工房閑話

 

 

 

ライジングサン

 

 自民党総裁選の候補者から「奈良公園で中国人が鹿に蹴りを入れていた。これは何とかしなければ!」と云う趣旨の発言があった。

 

 学生時代、奈良に住んでいた。東大寺の近くに下宿していた折に、朝早く起きると、鹿が庭で遊んでいるのを見かけることがあったが、江戸時代、鹿は神の使いであり、これを殺傷すると死罪に処せられることもあったそうだ。中国人のみならず、日本人にも神の使いを蔑ろにする不心得者が居たらしい。必然、奈良の人々は、家の前に鹿の死体の無いことを確認するために早起きになったらしい。
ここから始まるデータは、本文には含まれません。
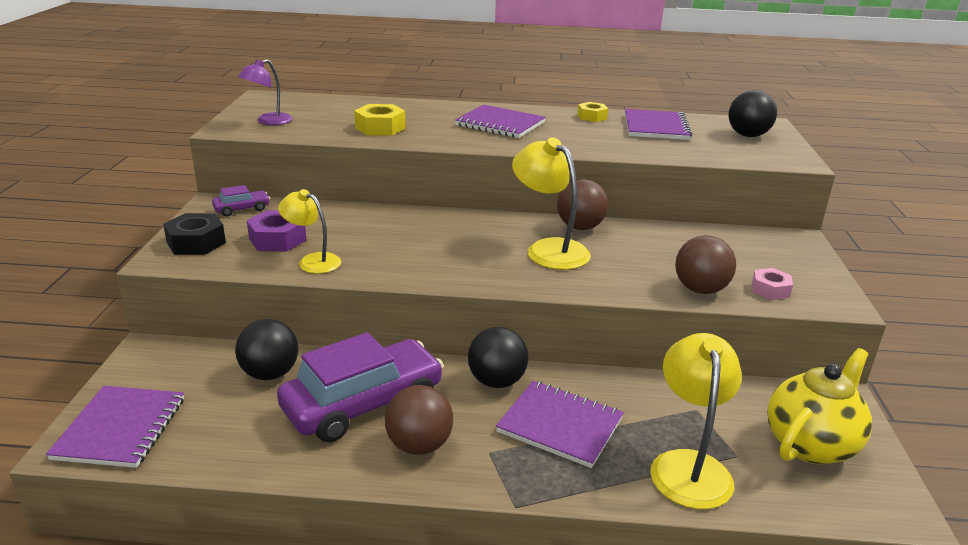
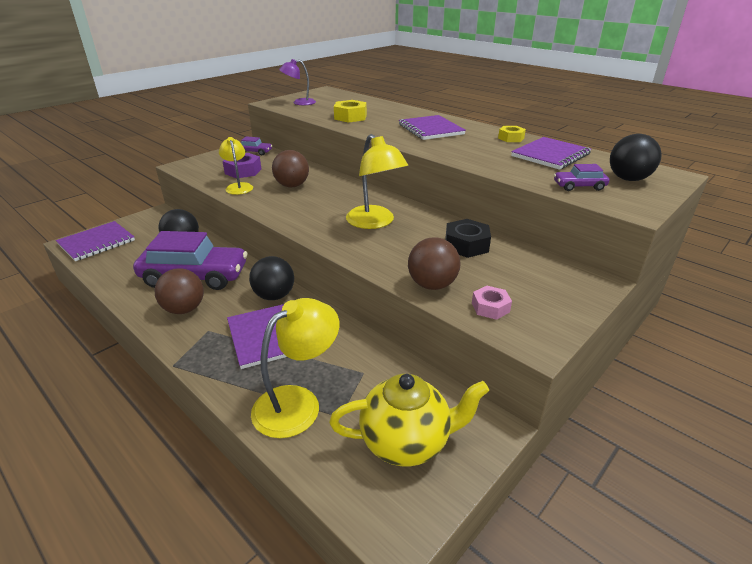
camera: 40 degrees right, 5 degrees up
(196, 242) = (207, 162): black nut -> black nut (466, 245)
(548, 249) = (375, 222): yellow lamp -> yellow lamp turned 150 degrees clockwise
(580, 227) = (422, 216): brown ball -> brown ball (292, 185)
(730, 152) = (579, 186): none -> purple car

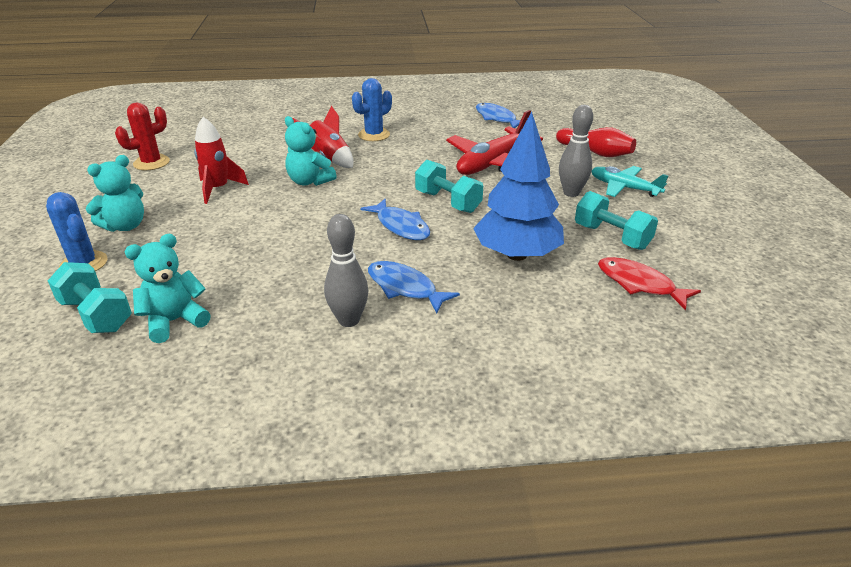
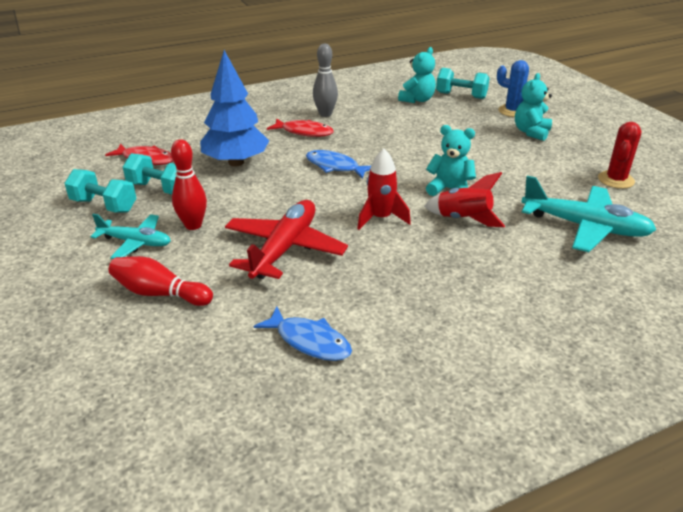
camera: 160 degrees right, 0 degrees up
(218, 189) = (515, 168): red rocket -> red rocket (380, 218)
(245, 138) = (585, 227): none -> turquoise plane
(374, 135) = (452, 264): blue cactus -> none
(405, 288) = (304, 132): blue fish -> red fish
(448, 202) = (309, 193): turquoise dumbbell -> turquoise dumbbell (104, 205)
(571, 193) = (193, 225): grey bowling pin -> red bowling pin

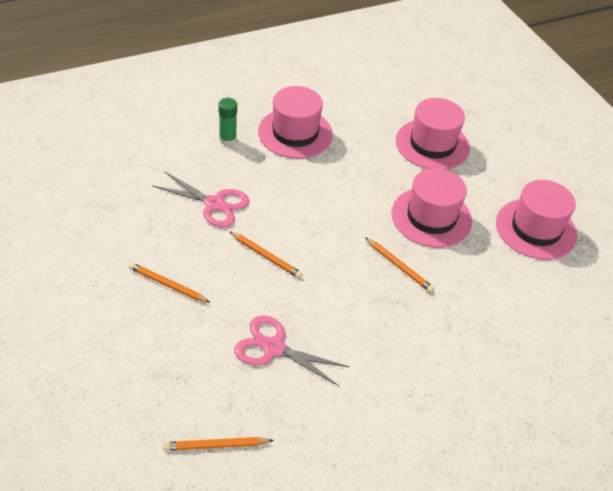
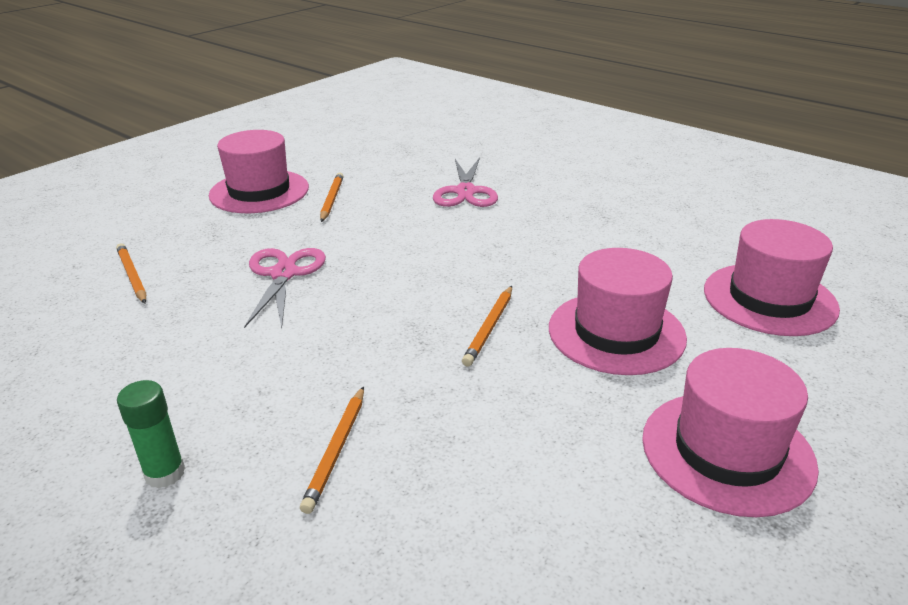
camera: 70 degrees right, 15 degrees down
(227, 140) = (569, 174): green glue stick -> green glue stick (165, 473)
(266, 256) = (417, 236): orange pencil -> orange pencil (336, 450)
(295, 133) = (635, 204): pink hat -> pink hat (259, 191)

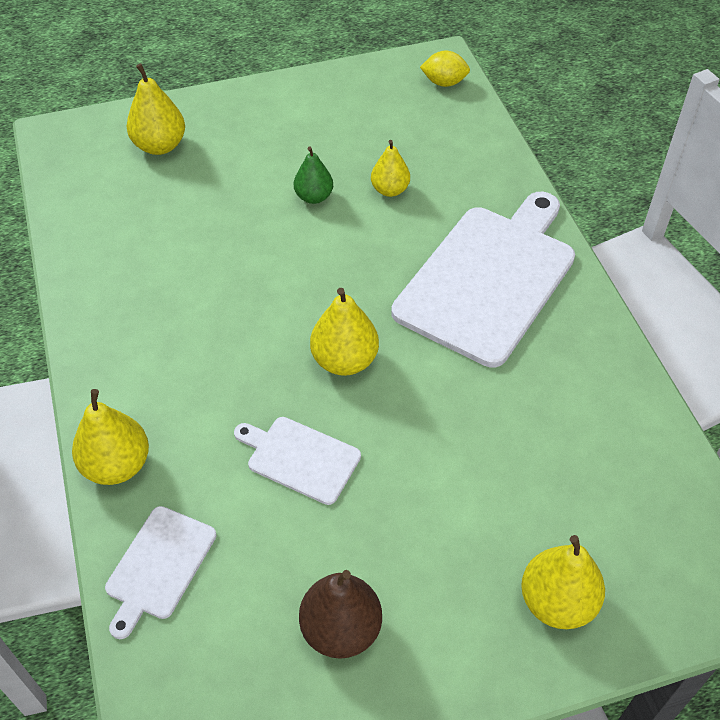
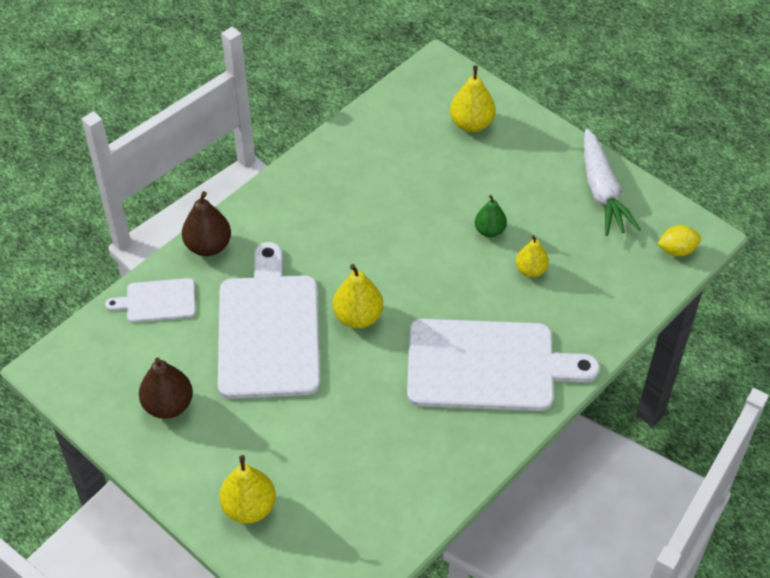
camera: 60 degrees right, 0 degrees up
(117, 465) = (208, 246): yellow pear -> brown pear
(300, 458) = (269, 330): white cutting board -> white cutting board, size x2.07
(333, 96) = (602, 191): none -> white carrot
(444, 82) = (677, 250): yellow lemon -> yellow lemon turned 75 degrees counterclockwise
万が一、死体が在ろうものなら、速やかに隣家へ移して置いたそうだ。このことは、確か、米朝の落語を聴いて知った。

 

 また、候補者からは「日本はライジングサンの国ですから」というような言葉が発せられた。607年の遣隋使が持参した、時の皇帝煬帝宛ての「日出るところの天子、書を日没するところの天子に・・・」に始まる国書のことを思い出す。大国中国と対等な関係を築こうという聖徳太子の外交的野心が感じられる。一方この度の「ライジングサン」には、選民思想の香りが濃く漂う。かつて昭和初期の日本を侵略戦争に向かわせ、近くはその被害者と目されていたイスラエルをも、非人間的な蛮行に駆りたてているそれである。ナチスの殺戮からユダヤ難民を救うために、異例のビザ発給を敢行した杉原千畝はどう見ているのだろうか。ちなみに、この「日出るところ」は中学校の授業で習い、小野妹子の名前と共に記憶している。